▶ Exercise objective
Filter the data below, keeping only lines that contain "Scherk".

******************************

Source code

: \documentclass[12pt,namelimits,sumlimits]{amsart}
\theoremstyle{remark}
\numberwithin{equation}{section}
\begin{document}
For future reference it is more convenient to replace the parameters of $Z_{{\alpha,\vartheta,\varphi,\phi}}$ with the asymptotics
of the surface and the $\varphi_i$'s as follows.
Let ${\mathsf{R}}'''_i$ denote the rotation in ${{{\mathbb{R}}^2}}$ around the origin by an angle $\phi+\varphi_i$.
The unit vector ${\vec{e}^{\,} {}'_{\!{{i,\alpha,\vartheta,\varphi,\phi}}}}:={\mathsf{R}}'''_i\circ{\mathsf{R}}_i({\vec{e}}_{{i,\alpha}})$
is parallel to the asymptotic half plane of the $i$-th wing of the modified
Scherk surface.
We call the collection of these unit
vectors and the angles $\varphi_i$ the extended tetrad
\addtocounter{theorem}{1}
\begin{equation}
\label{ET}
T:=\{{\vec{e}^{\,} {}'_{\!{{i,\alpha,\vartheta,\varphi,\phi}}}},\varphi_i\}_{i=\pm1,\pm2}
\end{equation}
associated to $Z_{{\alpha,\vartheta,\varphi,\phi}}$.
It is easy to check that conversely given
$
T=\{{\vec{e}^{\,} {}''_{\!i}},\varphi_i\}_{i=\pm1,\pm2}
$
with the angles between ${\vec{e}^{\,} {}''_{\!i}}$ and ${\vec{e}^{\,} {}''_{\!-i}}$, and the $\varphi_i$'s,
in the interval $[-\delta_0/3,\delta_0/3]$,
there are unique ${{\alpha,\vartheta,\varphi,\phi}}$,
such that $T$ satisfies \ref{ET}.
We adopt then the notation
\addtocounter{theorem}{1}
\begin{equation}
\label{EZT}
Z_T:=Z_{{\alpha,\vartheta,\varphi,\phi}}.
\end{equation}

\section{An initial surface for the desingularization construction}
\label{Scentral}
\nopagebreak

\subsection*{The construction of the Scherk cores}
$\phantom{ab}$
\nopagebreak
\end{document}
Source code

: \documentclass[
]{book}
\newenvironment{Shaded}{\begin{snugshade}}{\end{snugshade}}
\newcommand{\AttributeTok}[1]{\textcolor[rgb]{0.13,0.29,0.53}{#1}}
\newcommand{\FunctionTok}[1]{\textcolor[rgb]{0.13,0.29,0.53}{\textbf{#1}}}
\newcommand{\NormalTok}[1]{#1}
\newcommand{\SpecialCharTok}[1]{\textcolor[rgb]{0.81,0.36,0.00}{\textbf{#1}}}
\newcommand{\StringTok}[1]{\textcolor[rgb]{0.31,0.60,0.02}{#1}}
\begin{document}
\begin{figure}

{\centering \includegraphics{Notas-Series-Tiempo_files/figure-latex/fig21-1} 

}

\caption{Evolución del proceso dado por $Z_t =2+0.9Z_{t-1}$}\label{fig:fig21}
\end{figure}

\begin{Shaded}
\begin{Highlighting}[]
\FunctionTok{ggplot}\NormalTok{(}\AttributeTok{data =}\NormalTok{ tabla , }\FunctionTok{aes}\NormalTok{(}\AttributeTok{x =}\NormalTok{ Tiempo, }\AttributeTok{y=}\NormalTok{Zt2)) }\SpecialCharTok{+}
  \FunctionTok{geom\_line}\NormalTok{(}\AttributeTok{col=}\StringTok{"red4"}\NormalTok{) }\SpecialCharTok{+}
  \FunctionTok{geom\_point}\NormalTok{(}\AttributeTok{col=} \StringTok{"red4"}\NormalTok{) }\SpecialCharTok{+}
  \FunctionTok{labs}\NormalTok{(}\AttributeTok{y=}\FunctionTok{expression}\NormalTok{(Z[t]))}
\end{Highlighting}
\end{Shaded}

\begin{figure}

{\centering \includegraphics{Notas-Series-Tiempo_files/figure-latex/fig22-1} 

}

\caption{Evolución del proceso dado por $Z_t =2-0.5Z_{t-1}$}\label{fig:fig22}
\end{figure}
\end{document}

******************************

▶ Task solution
Scherk surface.
\subsection*{The construction of the Scherk cores}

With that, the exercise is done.